## [EXTRAIT DE PAGE]
* * *

La Grèce, entre 2008 et 2014, c’est l’explosion d’une bulle, la réalisation brutale de toute une nation qui vit largement au-dessus de ses moyens réels. Et puis derrière c’est une réalité sociale: une baisse de pouvoir d’achat de 20% à 45% selon les foyers, une inflation mal maitrisée qui accroit la pauvreté, un taux de chômage de 28% après des plans de licenciement dans la fonction publique et une récession alimentée par des impôts enfin collectés. C’est un choc « qu’aucune démocratie moderne n’avait jamais subi » selon plusieurs interlocuteurs encore incrédules.
Théories de complot et rumeurs jouent alors leur rôle pour expliquer et simplifier. L’occasion n’est pas manquée par des partis extrémistes comme Aube Dorée d’égrener la liste des fautifs habituels: Américains, banquiers, Juifs, Turcs. Des histoires circulent dans la rue ou dans les taxis comme celle des lingots d’or volés par les Allemands en 1941 et qui ne furent jamais rendus! Le créancier n’est pas celui que vous croyez!
Plus sérieusement maintenant, la société grecque souffre mais, fait notable, elle s’adapte rapidement au contexte ambiant. Les familles se regroupent, parents et enfants taisent leurs conflits pour faire front, certains jeunes s’expatrient ou de manière plus surprenante reviennent à la campagne pour cultiver la terre, leurs cursus universitaires s’orientant de plus en plus vers des filières techniques et moins vers les sciences humaines. Certains Grecs semblent même éprouver de la fierté face à une créativité et un dynamisme que la population se découvre, ou redécouvre, après des décennies de laisser aller et de dénigrement de soi-même. Curieux de ces évolutions mentales, le think tank ELIAMEP propose une table ronde en mars 2014 sur « les effets sociaux de la crise et le rôle de la société civile », en partenariat avec les Universités allemandes de Duisbourg et de Bonn. Tout un symbole.
Quatre années après le début de la crise des dettes, et les conditions imposées par l’Union Européenne (UE) et le FMI, les Grecs pensent le chemin parcouru et expriment presque une surprise face à leur propre sang froid: « au pic de la crise, nous n’avions que 200.000 manifestants », peut-on entendre. Athènes se réveille cette année avec des comptes publics en léger excédent, de nouveaux gisements gaziers en mer Egée, une belle saison touristique en 2013 et des investissements étrangers en hausse.

* * *

Extrait d'un fichier de données:
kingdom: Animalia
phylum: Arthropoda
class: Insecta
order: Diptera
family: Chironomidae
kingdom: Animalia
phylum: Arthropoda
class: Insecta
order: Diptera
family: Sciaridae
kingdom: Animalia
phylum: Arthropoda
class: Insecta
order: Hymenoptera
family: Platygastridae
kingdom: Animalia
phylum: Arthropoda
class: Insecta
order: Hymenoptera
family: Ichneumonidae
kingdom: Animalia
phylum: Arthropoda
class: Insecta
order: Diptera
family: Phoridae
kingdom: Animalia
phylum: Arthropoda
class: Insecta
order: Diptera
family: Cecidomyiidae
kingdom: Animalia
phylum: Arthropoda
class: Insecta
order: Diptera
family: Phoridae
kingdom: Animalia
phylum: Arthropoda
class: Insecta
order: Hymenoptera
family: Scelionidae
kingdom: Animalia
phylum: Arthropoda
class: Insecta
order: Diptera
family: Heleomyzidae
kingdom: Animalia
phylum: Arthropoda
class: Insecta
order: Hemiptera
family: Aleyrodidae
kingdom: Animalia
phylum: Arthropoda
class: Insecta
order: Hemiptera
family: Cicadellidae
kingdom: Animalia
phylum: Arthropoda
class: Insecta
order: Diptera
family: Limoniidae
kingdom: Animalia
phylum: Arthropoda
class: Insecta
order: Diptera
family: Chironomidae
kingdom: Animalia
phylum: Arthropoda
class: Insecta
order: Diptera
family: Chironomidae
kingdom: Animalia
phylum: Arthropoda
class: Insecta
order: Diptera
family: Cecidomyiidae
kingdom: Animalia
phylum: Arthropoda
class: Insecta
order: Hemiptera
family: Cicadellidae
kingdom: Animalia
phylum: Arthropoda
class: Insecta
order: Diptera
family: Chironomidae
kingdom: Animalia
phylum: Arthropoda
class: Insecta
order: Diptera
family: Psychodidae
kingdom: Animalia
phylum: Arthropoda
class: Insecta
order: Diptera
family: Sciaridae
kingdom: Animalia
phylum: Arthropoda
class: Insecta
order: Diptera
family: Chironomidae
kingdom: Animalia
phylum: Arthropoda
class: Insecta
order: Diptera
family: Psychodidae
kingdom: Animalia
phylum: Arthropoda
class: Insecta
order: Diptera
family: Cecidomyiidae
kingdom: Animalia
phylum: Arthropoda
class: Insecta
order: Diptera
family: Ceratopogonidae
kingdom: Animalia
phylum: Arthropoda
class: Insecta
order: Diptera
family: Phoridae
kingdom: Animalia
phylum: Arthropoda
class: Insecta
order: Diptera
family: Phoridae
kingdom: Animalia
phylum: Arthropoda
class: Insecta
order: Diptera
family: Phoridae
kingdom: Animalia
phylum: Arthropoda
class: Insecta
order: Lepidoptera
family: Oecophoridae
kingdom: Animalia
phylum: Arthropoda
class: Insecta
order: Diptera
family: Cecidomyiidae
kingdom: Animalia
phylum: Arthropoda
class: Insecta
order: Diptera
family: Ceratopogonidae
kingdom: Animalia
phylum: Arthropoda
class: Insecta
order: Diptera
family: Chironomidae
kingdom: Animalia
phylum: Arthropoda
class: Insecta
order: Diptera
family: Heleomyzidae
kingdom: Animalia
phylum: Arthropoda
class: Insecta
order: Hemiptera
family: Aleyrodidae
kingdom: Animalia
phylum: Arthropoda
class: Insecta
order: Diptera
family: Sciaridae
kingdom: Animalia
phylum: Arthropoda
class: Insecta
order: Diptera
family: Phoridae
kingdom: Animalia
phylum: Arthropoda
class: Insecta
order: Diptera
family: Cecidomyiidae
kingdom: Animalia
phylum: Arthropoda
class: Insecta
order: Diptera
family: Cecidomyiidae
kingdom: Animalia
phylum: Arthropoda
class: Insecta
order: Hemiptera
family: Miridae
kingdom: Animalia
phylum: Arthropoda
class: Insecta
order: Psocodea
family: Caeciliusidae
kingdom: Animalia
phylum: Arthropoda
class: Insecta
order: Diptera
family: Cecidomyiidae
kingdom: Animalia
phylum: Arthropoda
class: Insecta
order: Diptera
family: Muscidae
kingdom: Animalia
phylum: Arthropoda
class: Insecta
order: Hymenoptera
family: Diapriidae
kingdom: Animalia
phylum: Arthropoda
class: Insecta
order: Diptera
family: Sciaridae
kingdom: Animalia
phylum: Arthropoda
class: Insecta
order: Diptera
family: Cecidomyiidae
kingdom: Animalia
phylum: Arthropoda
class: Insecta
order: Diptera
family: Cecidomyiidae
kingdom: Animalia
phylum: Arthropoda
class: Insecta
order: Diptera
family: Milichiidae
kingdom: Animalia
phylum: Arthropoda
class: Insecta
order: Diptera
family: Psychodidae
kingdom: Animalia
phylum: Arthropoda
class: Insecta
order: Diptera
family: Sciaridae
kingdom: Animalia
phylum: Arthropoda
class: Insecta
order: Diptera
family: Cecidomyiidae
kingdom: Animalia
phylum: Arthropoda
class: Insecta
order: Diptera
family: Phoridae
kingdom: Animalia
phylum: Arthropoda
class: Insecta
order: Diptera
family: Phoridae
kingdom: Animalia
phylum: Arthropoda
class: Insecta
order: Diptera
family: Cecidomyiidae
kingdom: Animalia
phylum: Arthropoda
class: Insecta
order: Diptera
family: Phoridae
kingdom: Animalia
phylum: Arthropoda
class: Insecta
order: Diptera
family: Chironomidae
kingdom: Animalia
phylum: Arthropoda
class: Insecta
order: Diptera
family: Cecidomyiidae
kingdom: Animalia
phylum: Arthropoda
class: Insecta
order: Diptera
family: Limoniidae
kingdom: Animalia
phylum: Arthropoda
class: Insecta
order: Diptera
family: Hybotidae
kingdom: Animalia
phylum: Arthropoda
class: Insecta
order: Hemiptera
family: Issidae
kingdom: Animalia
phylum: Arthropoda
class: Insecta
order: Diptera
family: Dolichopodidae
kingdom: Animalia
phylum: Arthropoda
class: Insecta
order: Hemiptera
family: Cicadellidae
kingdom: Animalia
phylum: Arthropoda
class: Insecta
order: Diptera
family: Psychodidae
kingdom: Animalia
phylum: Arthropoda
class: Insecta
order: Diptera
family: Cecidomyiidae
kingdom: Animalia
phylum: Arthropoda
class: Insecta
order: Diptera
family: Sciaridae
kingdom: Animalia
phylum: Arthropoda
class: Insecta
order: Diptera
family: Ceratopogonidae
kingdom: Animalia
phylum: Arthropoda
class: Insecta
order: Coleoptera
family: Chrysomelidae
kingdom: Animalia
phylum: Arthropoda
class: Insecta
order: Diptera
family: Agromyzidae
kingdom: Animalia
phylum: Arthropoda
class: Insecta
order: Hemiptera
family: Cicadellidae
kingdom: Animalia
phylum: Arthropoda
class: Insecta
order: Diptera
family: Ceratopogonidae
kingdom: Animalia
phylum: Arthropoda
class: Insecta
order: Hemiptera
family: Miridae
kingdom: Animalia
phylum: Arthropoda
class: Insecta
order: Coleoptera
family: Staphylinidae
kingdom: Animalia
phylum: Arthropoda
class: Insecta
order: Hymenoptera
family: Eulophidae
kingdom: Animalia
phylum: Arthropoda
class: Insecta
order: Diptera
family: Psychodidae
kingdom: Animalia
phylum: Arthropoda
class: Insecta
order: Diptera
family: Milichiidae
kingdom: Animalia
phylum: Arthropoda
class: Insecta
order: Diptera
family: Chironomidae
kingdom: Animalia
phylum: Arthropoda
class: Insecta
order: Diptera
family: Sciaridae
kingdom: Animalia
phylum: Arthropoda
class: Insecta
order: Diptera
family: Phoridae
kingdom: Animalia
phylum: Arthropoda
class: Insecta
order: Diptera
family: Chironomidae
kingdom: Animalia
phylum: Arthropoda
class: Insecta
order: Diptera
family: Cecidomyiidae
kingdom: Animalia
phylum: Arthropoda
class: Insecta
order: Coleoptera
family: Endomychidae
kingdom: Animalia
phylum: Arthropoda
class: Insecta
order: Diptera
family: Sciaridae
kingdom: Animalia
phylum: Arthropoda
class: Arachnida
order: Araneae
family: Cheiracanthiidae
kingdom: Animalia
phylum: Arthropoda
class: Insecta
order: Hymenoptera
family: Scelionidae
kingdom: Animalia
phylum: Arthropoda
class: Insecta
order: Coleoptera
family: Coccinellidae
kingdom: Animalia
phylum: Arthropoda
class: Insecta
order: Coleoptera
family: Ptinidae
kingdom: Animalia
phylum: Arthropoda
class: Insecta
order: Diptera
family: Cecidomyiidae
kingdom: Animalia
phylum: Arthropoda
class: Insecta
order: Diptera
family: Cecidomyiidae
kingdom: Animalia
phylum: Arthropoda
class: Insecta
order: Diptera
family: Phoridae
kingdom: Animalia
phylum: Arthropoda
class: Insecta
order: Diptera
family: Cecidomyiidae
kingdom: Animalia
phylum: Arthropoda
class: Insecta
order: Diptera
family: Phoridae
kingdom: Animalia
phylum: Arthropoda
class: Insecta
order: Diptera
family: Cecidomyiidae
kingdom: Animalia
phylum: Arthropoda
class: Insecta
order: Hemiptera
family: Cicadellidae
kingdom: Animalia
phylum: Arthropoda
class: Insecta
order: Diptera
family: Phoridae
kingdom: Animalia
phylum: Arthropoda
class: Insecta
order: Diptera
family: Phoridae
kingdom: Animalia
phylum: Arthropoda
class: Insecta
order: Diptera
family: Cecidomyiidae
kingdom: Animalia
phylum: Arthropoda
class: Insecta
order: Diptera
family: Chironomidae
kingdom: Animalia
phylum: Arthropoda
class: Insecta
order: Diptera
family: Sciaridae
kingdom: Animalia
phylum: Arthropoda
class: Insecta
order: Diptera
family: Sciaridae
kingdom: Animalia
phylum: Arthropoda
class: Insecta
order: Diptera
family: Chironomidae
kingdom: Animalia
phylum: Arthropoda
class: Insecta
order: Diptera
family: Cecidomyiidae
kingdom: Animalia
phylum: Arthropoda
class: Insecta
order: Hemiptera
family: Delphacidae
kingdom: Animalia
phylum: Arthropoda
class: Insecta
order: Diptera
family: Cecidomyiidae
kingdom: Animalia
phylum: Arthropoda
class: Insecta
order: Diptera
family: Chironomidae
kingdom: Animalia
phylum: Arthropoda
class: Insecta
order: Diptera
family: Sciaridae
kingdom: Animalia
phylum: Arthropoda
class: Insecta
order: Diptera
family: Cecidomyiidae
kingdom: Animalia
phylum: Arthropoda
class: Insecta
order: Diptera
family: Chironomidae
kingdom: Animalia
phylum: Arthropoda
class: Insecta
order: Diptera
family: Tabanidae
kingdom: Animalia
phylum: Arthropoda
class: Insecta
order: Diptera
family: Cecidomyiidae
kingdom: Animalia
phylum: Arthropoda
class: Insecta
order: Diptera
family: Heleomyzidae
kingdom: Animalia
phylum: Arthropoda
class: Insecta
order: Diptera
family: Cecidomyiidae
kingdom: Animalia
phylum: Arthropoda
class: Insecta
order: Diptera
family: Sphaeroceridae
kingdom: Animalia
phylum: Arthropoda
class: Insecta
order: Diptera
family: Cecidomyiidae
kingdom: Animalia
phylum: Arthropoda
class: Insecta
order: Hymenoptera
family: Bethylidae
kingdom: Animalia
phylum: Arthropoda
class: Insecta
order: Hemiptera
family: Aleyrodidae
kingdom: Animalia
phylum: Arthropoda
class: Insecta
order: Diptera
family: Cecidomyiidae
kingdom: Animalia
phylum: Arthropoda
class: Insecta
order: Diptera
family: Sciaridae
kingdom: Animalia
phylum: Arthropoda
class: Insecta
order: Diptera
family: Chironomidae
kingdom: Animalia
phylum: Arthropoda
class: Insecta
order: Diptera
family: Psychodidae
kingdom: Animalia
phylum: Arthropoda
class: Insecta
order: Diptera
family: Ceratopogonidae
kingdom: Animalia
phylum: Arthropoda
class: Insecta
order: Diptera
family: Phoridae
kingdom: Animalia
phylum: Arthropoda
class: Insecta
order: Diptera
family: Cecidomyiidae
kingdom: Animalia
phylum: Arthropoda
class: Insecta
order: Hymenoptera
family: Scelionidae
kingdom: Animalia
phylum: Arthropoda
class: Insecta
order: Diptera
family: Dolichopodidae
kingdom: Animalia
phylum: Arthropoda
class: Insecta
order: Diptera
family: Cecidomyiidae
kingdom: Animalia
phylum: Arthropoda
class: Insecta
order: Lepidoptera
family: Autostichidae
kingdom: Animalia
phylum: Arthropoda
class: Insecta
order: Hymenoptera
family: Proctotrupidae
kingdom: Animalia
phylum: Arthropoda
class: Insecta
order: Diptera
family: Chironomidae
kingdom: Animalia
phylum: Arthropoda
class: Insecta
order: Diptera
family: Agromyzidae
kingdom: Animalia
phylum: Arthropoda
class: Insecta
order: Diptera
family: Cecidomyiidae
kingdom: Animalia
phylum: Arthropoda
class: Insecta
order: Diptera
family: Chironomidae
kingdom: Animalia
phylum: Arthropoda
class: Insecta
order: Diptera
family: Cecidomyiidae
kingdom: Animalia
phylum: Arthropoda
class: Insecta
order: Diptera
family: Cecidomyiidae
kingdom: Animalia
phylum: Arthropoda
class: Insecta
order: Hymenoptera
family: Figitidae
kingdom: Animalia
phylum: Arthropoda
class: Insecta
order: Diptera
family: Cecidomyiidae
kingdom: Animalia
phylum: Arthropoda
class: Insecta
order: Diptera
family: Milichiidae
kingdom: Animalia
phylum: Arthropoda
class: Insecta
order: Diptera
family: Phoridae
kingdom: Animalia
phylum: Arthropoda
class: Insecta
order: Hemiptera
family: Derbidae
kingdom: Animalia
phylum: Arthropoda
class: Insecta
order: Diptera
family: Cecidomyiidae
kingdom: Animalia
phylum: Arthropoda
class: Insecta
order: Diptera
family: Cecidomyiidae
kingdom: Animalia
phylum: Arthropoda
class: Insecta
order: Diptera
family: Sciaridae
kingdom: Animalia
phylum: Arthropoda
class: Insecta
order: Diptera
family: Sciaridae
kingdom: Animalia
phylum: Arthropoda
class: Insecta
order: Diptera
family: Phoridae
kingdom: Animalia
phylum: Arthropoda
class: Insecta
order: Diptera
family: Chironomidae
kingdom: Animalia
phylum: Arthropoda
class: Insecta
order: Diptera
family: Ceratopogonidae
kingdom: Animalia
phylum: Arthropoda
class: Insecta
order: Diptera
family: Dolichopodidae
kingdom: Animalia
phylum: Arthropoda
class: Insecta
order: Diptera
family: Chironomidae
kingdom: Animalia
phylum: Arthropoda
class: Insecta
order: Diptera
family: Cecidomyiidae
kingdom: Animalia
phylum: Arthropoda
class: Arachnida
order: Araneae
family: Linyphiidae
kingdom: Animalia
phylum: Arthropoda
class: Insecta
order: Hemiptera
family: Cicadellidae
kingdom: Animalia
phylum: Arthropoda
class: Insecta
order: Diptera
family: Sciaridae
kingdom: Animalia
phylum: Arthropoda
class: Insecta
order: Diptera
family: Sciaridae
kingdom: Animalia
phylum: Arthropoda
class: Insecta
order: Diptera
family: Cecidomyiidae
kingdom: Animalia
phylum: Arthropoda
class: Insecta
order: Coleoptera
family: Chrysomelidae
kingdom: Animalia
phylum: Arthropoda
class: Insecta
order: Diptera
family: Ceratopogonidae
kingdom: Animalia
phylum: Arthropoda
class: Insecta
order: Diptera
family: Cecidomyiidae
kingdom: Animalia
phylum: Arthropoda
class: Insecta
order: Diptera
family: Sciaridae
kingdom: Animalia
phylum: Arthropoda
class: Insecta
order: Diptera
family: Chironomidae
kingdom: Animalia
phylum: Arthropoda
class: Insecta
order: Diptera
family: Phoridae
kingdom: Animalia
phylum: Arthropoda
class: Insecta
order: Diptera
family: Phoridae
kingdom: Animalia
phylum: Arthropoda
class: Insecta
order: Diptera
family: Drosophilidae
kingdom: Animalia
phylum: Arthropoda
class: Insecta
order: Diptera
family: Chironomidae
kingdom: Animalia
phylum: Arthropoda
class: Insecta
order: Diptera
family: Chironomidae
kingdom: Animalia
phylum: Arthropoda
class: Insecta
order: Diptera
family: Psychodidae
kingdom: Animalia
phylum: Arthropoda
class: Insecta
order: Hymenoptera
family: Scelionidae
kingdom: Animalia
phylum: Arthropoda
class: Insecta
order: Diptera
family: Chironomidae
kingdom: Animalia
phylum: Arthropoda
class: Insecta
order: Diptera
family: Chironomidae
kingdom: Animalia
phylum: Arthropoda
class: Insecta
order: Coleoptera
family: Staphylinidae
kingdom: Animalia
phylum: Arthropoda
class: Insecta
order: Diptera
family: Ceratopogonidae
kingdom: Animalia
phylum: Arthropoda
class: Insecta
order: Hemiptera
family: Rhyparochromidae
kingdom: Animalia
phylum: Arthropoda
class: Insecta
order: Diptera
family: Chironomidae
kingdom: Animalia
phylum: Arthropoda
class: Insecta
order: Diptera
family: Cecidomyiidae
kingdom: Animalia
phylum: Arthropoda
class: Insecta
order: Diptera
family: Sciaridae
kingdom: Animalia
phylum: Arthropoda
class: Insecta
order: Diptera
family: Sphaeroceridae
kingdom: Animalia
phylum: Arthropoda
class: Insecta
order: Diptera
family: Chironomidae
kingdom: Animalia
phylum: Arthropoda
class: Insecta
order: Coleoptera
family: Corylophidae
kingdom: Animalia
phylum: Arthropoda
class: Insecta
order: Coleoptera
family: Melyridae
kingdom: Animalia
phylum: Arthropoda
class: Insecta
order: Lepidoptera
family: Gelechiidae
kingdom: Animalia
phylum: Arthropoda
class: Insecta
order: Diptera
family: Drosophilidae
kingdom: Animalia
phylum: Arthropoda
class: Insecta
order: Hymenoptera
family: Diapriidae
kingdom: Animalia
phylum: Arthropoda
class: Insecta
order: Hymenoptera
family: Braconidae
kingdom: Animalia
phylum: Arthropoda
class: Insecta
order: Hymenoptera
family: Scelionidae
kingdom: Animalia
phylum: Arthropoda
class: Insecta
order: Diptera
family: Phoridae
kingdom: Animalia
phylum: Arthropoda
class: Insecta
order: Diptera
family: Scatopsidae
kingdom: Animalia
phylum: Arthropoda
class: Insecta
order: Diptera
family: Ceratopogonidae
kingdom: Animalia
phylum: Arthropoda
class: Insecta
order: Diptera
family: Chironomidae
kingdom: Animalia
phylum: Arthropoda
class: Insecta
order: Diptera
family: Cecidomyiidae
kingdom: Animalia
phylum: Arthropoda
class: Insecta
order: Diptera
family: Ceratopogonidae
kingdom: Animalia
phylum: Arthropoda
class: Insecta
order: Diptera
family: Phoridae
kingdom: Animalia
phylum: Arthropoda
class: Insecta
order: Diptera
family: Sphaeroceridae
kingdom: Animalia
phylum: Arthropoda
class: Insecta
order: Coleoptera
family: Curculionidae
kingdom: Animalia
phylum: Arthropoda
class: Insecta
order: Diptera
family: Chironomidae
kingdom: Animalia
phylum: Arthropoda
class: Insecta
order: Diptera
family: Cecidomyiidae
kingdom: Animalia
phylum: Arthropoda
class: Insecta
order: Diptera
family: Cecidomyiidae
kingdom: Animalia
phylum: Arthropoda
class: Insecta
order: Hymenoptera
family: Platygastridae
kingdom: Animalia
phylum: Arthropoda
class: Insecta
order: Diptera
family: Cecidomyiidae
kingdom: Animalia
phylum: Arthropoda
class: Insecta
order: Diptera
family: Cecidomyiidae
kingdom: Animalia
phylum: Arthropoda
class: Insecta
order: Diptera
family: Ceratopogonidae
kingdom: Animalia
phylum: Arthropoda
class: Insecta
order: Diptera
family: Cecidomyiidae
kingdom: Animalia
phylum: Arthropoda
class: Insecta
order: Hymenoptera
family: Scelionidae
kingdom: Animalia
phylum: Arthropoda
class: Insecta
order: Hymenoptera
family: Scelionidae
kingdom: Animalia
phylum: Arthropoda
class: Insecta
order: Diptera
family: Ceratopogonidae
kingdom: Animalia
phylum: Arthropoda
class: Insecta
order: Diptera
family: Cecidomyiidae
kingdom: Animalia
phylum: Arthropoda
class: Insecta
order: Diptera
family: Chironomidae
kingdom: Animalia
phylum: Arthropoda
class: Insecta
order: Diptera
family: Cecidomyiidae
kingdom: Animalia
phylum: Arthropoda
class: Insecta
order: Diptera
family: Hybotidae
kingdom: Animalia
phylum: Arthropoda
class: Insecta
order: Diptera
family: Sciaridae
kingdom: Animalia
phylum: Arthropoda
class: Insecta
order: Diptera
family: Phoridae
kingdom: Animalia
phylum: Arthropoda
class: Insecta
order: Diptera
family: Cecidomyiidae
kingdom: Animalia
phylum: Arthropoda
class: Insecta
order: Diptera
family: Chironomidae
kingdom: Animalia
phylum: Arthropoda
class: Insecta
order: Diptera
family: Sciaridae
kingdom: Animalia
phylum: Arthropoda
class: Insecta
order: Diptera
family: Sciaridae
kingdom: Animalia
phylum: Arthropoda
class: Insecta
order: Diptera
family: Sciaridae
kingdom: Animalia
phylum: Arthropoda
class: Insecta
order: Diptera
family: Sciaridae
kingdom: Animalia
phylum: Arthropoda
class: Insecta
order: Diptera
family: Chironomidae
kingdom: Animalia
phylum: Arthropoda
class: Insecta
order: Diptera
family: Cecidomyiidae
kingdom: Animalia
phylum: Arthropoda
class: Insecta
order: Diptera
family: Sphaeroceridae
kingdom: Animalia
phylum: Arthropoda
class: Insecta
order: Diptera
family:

* * *

## [CONSIGNES]
1 – Selon l'extrait sur la crise grecque, quel taux de chômage la Grèce a-t-elle atteint ?
2 – Indiquez si chacune des affirmations suivantes concorde avec l'extrait sur la crise grecque, en citant les mots décisifs : (a) la table ronde proposée par ELIAMEP associe des universités allemandes ; (b) au pic de la crise, les manifestants se comptaient par millions ; (c) la saison touristique 2013 a été mauvaise.
Les entrées n'ont aucun rôle dans ce travail.

## [RÉPONSES]
1 – Un taux de 28 %, après des plans de licenciement dans la fonction publique.

2 –
(a) Oui : « en partenariat avec les Universités allemandes de Duisbourg et de Bonn ».
(b) Non : « au pic de la crise, nous n’avions que 200.000 manifestants ».
(c) Non : « une belle saison touristique en 2013 ».